Scaling a design system is hard. Scaling one without a dedicated team, across two departments, four different teams, and reporting lines that stretch up to two directors and a VP — while the company around you is navigating one of the most turbulent stretches in aviation history — is a different kind of hard.
That's where I've been living for the past few years.
The challenges came in threes. Getting native engineering to buy in. Finding budget and headcount in a difficult environment. And building the tooling infrastructure — component inventory, documentation, living style guide — the operational bits that determine whether a system scales.
None of these are fully solved. I want to be honest about that.
Southwest faced serious headwinds — operational crises, investor pressure, business model shifts, and the first layoffs in company history. In that environment, securing resources for a program that lives between departments, without a clean org chart line, was consistently an uphill conversation.
A design system isn't just a technical challenge. It's an organizational one.

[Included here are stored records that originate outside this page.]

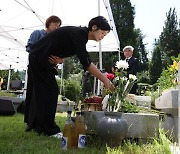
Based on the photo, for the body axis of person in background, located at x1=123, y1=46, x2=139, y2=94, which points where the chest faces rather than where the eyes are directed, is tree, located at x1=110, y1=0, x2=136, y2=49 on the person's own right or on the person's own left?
on the person's own right

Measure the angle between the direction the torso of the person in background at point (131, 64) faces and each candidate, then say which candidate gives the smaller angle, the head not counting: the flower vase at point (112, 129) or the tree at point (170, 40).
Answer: the flower vase

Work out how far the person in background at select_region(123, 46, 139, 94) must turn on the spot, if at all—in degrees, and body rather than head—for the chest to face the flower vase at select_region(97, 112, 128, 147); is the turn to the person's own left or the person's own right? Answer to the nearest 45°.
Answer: approximately 45° to the person's own left

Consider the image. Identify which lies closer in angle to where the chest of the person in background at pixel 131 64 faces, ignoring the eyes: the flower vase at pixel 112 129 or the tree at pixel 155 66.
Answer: the flower vase

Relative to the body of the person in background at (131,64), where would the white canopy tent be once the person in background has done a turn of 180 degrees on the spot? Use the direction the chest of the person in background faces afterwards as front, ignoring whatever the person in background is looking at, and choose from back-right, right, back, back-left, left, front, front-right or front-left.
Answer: left

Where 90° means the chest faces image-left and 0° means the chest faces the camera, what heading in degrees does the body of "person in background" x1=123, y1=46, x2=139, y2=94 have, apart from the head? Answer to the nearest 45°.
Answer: approximately 45°

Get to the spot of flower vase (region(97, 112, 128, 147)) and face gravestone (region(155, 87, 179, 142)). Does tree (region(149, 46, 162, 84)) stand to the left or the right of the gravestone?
left

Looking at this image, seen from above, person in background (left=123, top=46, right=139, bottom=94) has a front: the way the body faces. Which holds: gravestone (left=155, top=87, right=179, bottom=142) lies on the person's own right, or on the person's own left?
on the person's own left

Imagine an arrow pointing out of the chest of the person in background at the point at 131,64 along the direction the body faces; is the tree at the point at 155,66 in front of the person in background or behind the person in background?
behind
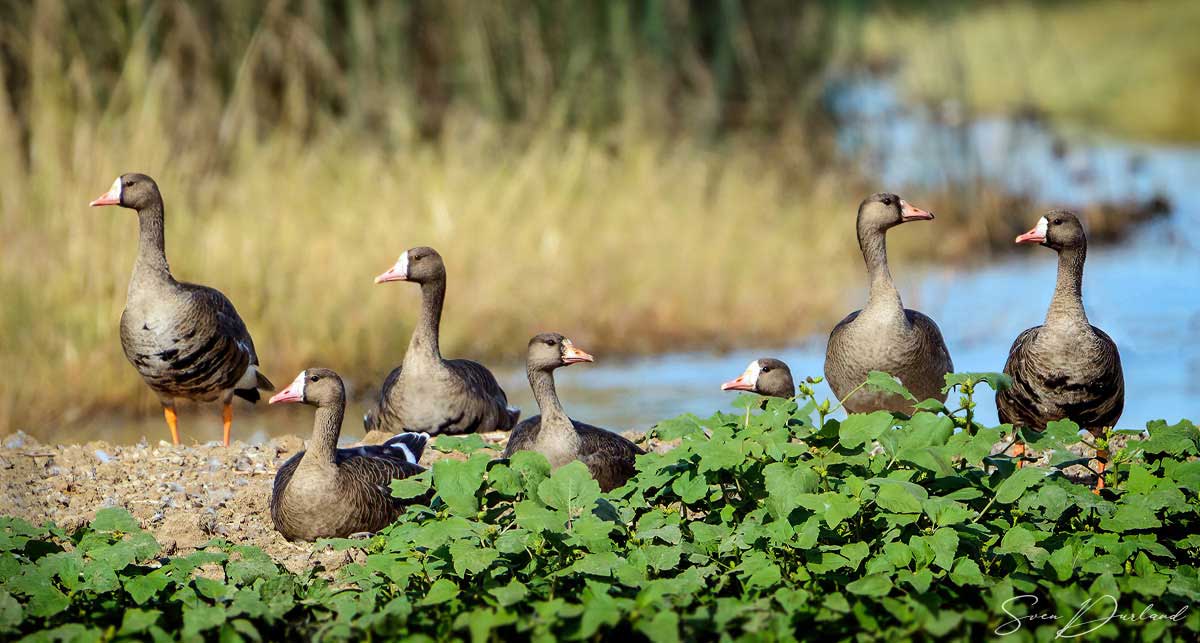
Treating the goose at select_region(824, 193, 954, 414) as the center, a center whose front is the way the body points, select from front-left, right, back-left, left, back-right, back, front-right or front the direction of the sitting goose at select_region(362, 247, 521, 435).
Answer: right

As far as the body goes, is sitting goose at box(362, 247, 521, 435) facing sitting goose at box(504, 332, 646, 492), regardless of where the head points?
no

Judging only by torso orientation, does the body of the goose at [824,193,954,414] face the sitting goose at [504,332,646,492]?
no

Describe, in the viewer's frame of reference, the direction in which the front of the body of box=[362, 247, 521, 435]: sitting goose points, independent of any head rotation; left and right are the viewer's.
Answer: facing the viewer and to the left of the viewer

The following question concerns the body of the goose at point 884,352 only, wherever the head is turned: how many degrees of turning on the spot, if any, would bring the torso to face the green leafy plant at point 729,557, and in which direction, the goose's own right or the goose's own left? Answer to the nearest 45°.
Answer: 0° — it already faces it

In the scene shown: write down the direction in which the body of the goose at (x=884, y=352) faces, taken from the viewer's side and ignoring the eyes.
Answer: toward the camera

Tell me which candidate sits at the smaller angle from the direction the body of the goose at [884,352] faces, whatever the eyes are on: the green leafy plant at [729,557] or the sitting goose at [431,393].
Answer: the green leafy plant

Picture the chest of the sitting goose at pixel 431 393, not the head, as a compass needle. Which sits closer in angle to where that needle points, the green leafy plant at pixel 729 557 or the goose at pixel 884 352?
the green leafy plant

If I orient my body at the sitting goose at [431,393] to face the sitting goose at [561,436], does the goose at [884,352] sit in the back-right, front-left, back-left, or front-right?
front-left

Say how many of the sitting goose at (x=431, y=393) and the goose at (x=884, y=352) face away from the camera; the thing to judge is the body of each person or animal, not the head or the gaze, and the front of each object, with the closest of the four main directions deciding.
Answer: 0
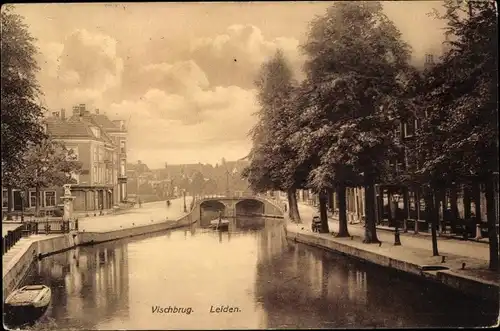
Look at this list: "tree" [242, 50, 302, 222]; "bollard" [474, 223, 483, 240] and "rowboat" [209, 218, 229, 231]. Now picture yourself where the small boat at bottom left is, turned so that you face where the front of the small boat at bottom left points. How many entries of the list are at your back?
0

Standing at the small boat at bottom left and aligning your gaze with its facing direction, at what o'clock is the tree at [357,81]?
The tree is roughly at 1 o'clock from the small boat at bottom left.

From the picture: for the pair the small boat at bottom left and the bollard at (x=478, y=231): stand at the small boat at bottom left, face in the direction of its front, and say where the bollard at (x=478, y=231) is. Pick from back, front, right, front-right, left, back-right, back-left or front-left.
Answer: front-right

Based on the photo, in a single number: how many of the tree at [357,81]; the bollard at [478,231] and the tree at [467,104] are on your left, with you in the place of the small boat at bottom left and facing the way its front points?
0

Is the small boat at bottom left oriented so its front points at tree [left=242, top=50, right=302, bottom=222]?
yes

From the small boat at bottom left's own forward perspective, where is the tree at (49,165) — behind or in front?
in front
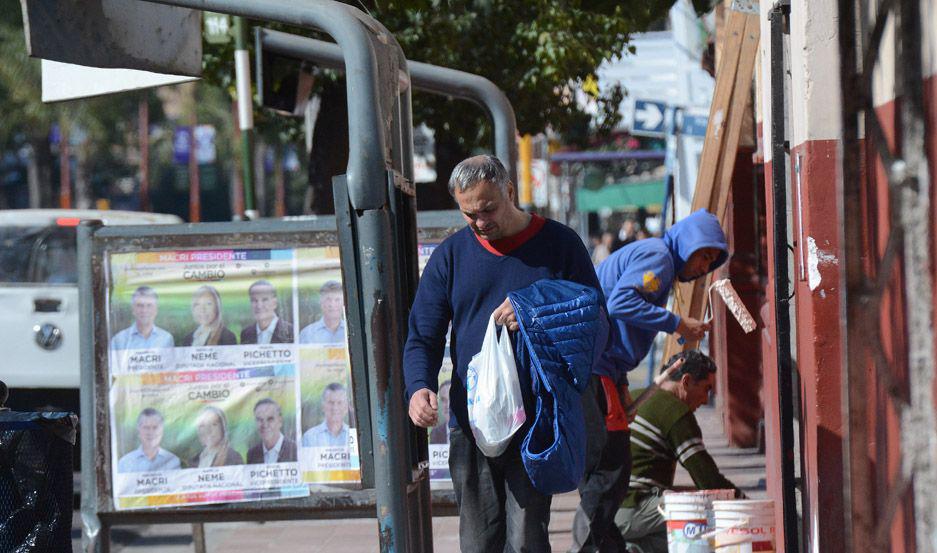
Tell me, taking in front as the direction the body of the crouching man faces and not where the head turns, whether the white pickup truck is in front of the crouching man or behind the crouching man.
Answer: behind

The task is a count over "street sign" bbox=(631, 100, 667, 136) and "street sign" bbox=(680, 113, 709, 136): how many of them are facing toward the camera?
2

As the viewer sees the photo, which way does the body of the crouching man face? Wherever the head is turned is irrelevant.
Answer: to the viewer's right

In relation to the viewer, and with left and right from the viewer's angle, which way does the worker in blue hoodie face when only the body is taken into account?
facing to the right of the viewer

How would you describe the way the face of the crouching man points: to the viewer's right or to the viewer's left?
to the viewer's right

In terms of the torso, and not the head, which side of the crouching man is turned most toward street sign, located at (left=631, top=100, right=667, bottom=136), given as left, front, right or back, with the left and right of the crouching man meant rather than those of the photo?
left

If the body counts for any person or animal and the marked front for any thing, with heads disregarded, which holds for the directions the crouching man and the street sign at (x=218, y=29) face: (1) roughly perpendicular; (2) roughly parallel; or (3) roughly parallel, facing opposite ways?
roughly perpendicular

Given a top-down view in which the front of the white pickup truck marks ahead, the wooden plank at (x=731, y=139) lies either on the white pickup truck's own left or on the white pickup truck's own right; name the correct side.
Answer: on the white pickup truck's own right

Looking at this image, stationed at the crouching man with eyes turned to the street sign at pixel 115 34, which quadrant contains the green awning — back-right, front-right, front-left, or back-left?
back-right
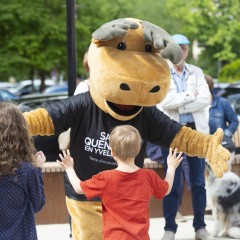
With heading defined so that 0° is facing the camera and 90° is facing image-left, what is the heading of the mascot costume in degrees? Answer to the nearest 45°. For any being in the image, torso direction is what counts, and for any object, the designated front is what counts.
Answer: approximately 0°

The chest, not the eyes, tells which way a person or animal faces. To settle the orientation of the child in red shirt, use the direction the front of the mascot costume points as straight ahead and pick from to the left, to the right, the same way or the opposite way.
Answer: the opposite way

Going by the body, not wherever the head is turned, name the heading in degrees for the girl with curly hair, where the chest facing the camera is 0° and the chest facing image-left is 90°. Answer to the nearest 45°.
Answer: approximately 225°

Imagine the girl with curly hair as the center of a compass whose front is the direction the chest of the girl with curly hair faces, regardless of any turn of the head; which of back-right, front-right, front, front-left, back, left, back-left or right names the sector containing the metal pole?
front-left

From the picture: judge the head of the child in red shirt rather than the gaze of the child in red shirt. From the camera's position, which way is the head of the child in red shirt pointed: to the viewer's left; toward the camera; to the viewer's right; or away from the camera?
away from the camera

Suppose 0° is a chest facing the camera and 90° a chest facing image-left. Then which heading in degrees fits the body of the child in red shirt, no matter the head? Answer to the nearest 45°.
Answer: approximately 180°

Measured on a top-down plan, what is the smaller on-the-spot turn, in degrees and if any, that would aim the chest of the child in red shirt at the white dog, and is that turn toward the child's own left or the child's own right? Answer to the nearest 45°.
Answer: approximately 45° to the child's own right
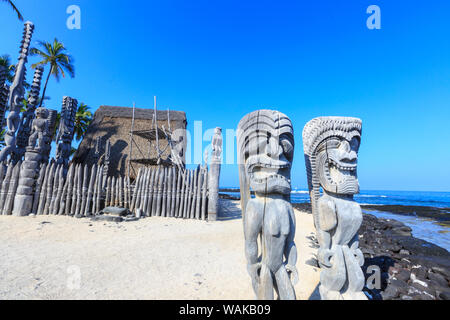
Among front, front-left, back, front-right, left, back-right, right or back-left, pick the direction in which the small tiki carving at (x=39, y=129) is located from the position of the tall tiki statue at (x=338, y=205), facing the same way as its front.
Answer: back-right

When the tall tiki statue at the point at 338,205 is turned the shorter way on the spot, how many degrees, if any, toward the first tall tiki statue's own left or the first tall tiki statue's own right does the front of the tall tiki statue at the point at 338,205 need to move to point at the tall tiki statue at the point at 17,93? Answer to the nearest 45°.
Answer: approximately 135° to the first tall tiki statue's own right

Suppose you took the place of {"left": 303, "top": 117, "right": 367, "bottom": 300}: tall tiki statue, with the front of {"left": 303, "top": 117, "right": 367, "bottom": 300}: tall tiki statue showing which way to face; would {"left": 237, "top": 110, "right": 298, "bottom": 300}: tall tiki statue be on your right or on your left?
on your right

The components are the easy part. The hard part is alignment — getting the right people pointed in the same direction, across teams with different priorities, timelines, and definitions of done.
But this year feels different. Efficiency is at the top of leadership's agenda. I have a new leader who gets it. And for the first time, I have the organizational momentum to right-size the program — solidify the foundation, build the tools we've always needed, and turn what has been an exceptionally resilient grassroots effort into something that scales.
The system survived things it probably shouldn't have. Now it's time to let it thrive.